Guillain-Barre Syndrome (GBS) And Chronic Inflammatory Demyelinating Polyneuropathy (CIDP)
Guillain-Barre Syndrome (GBS) And Chronic Inflammatory Demyelinating Polyneuropathy (CIDP)
In patients with Guillain-Barre syndrome (GBS), acute inflammatory reactions occur in the peripheral nerves. An autoimmune attack on the myelin, structure of insulation around nerve fibers, results in loss of myelination (demyelination). Loss of myelin can occur in sensory, motor or autonomic nerve fibers, thus causing a variety of clinical symptoms and body dysfunction. This will result in slow and incomplete recovery.

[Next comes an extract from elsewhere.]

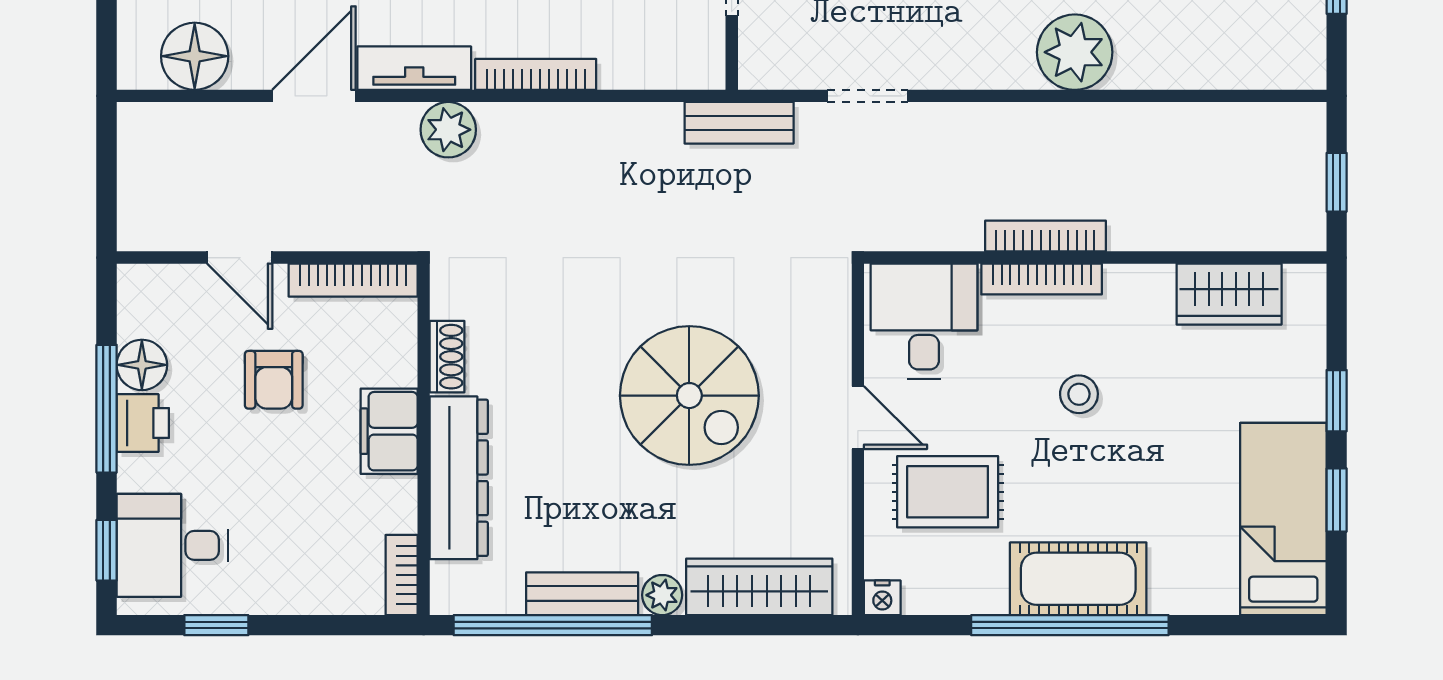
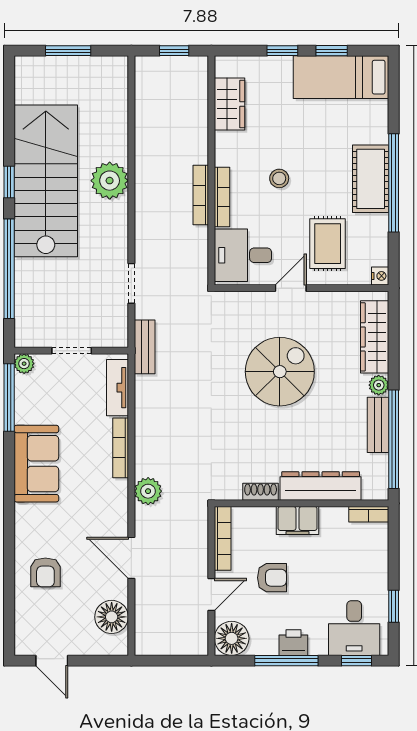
tv unit: (414, 68) -> (117, 388), moved
floor lamp: (142, 365) -> (232, 638), moved, width x1.38, depth x1.38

Another form of this disease may present chronically, with episodic worsening and progressive symptoms and disability. This type of peripheral nerve damage is called CIDP (Chronic inflammatory demyelinating polyneuropathy).
SYMPTOMS:
SYMPTOMS:
Patients with GBS develop rapid, progressive sensory symptoms. These symptoms may include paresthesia and numbness, weakness and cramping in their legs and arms. Weakness may affect breathing, chewing and swallowing. Difficulty breathing may lead to a medical emergency due to respiratory distress or arrest. A number of patients may develop autonomic dysfunction with fluctuations in their blood pressure and cardiac arrhythmias. GBS is one of the true neurological emergencies. Patients may require hospital admission and/or intensive care unit admission during the initial acute phase of the illness. This is in contrast to CIDP, which is a slowly progressive illness with multiple sensory, motor and autonomic symptoms.
INTRODUCTION
INTRODUCTION
TREATMENT:
GBS patients with respiratory failure require full supportive care in the intensive care unit. Plasma exchange or intravenous immunoglobulins (IVIG) is demonstrated to be effective in treating GBS. Patients with CIDP often respond to corticosteroids treatment. Long-term use of corticosteroids is however associated with multiple complications and, switching to “corticosteroid-sparing” agents may minimize the side effects. Acute exacerbations of CIDP symptoms can be treated with intravenous immune globulins (IVIG) or plasma exchange. Other managements include treatment of neuropathic pain due to CIDP with anti-seizure medications, antidepressants or analgesics. For patients with severe painful conditions, referrals to the Chronic Pain Management Clinic may be indicated, and proven to be effective.